If we chose all our public figures solely by their private morals, we'd have a lot more Rick Santorums and far fewer John F. Kennedys. Anthony Weiner can show his penis to anyone who consents to gaze upon it and if he thinks he can competently run a city – my city – at the same time, mazel tov. But I do question the recklessness and sheer raging ego of a man who could step down in disgrace after his bald-faced lies about being the victim of "a hoax" a mere two years ago and believe he could effortlessly return to all of his old habits. It's pretty damn cheeky to pose for People magazine, smiling with your wife at your side and your baby in your lap, while you're asking another woman, "Would you let me hold your hair while you gagged on my cock?" Some might call that compulsive. And I'd say that at that point in the game, a man should have chosen one or the other – resuming his political career or showing his junk to ladies behind his wife's back. It's not just working moms who can't have it all, dude. And I'd be just as concerned if someone who'd been caught doing coke in his office had kept doing coke in his office. I don't expect politicians to be saints, but I like my elected officials to have a modicum of impulse control.

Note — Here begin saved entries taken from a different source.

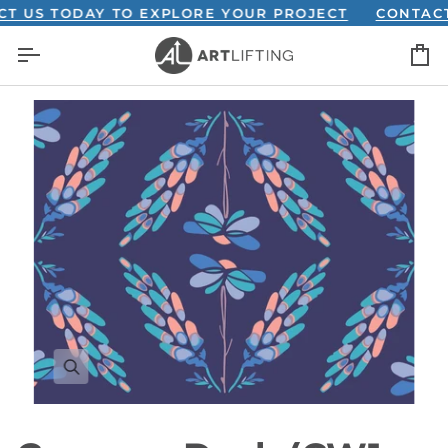
Skip
S TODAY TO EXPLORE YOUR PROJECT
CONTACT US
to
C
content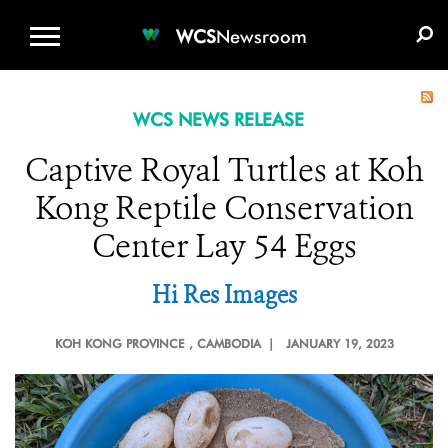
WCS.ORG
DONATE
E-MEDIA KIT
WCS
Newsroom
WCS NEWS RELEASE
Captive Royal Turtles at Koh
Kong Reptile Conservation
Center Lay 54 Eggs
Hi Res Images
KOH KONG PROVINCE
, CAMBODIA |
JANUARY 19, 2023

At Tuesday's press conference, Abedin looked pained but her words seemed sincere. In April, she told the New York Times that her forgiveness "was the right choice for me" and "I didn’t make it lightly." Love is complicated and long-term relationships can be messy. It takes grit to stay with someone who's been so hurtful, to trust again after such betrayal. But though fidelity is not on the job description for a public servant, it was the contrast between Weiner and Abedin Tuesday that seemed striking. When he asked the voters of New York to "Give me another chance" after "this behavior that I did," he sounded, yet again, like a bad boy who'd been caught with his hand in the cookie jar. Like a guy who's done a whole lot of lying over the past few years, who repeatedly engages in self-serving behavior, and who summons up abashment only when his hand is forced. Maybe that sounds like one woman's husband, but it doesn't sound like a great leader. If Abedin can accept him, flawed and weak as he is, good for her. But I'm a New York City Democrat, and I don't have to.